前に、ブログ記事「吉田修一著「春、バーニーズで」を読む」で、書きましたが、同じ吉田修一さんの「7月24日通り」も買っていました。
日曜の昼、外出もせずに家で、Jリーグ神戸対C大阪をBGV的に流しつつ読みました。(正確には、前日の夜ベッドで途中まで読みながら寝ました)

帯に「恋の奇蹟。」とあり、裏に「間違ってもいいから、この恋を選ぶ。そう思ったこと、ありませんか?」とあり、かなりディープで、「東京湾景」のようなちょっと衝動的な恋の物語と思いましたが、最初のページを読んだら、やわらかい展開でちょっと意外。

自分の住んでいる地方都市の各地をポルトガルのリスボンと重ねるという遊びを人知れずしている痛いOLが主人公。チョー美男子の弟がいるということで、周りにちやほやされる(もしくは保護者ぶれる)ことに優越感を感じる部分も痛いです。痛いと思えるのも自分にもそういう部分を感じるからなんでしょうけど。

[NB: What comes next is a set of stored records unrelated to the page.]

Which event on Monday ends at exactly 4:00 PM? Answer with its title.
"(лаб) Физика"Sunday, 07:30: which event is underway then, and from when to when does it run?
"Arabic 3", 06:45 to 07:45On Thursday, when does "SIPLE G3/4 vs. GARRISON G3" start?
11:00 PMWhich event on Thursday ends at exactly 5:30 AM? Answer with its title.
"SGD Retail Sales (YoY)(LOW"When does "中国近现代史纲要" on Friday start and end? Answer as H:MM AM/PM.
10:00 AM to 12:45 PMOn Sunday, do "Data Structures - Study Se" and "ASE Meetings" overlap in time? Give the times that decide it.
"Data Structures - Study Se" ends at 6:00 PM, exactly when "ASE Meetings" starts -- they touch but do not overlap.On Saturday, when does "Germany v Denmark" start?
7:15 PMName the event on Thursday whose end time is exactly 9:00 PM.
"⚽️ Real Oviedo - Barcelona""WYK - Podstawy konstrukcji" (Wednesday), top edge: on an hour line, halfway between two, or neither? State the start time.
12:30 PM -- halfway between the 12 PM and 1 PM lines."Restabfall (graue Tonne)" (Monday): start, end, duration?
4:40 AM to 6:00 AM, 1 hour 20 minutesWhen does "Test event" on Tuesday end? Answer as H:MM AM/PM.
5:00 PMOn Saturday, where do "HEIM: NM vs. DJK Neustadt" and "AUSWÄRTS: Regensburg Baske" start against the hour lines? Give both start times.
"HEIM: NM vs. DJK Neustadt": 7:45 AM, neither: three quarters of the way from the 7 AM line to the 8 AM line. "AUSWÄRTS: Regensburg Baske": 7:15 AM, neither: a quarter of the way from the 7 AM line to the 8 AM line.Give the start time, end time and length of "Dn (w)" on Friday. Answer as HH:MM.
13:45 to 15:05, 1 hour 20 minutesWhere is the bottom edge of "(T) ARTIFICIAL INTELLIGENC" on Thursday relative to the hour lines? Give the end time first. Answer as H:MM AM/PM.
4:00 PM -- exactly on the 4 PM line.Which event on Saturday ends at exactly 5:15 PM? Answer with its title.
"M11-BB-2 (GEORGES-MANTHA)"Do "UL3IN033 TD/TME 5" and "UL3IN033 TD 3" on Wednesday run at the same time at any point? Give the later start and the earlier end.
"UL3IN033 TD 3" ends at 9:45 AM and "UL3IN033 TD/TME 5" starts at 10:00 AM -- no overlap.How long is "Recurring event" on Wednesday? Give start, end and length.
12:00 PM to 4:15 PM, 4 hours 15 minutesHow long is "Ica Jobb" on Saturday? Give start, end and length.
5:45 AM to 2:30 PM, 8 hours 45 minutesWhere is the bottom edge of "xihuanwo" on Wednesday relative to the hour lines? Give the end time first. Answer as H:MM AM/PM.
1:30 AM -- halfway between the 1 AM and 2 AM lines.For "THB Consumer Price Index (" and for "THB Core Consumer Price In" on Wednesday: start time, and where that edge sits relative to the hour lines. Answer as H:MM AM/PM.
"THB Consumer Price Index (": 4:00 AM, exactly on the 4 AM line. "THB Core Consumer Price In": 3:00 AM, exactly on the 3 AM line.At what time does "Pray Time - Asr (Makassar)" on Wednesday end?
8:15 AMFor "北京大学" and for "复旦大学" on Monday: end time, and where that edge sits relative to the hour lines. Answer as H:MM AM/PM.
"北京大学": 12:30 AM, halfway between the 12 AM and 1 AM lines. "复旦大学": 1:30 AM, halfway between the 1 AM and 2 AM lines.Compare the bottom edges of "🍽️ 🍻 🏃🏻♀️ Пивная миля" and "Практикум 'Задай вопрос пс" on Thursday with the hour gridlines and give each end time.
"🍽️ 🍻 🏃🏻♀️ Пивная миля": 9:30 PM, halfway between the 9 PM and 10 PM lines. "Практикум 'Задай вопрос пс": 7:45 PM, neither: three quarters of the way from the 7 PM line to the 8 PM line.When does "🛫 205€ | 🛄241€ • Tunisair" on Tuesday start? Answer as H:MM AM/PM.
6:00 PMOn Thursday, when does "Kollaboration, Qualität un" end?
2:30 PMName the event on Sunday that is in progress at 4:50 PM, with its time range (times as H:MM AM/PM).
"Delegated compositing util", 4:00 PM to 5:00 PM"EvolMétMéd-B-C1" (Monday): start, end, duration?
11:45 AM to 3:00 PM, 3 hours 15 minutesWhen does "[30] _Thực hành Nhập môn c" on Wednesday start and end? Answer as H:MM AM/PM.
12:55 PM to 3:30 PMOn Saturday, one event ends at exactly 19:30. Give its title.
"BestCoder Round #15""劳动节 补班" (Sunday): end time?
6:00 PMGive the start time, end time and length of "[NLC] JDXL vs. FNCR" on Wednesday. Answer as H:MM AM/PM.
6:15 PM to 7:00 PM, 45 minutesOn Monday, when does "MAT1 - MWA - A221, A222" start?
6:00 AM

そんな彼女をめぐって、高校陸上部時代の憧れの先輩、その先輩の元カノで高校の先輩の美しい人妻、その人妻のだんなで主人公の上司、街中で会うちょっと気になる男性、さらに美男の弟とそのいけていない彼女が織り成す物語。いったいどこで恋の奇蹟が起きるのかと思いつつ、ページを進めていきます。終盤、いけてない弟の彼女との会話から、エンディングで吉田修一さんらしい後は読者が想像してください的な終わらせ方が、ある程度はっきりしていてよかったです。

あと、途中、街の夜景を眺めるシーンがありますが、最近夜景みていないなと、思わず思っちゃいました。

とっても、私的なことですが、19歳まで過ごした街(千葉県佐原市)の高台の公園の展望台から見た夜景と、社員旅行で同期、先輩と行ったハワイの夜景、会社の研修で行ったラスベガスのストラスフィアというホテルの屋上タワーから見た夜景が今思い出した記憶でベスト3です。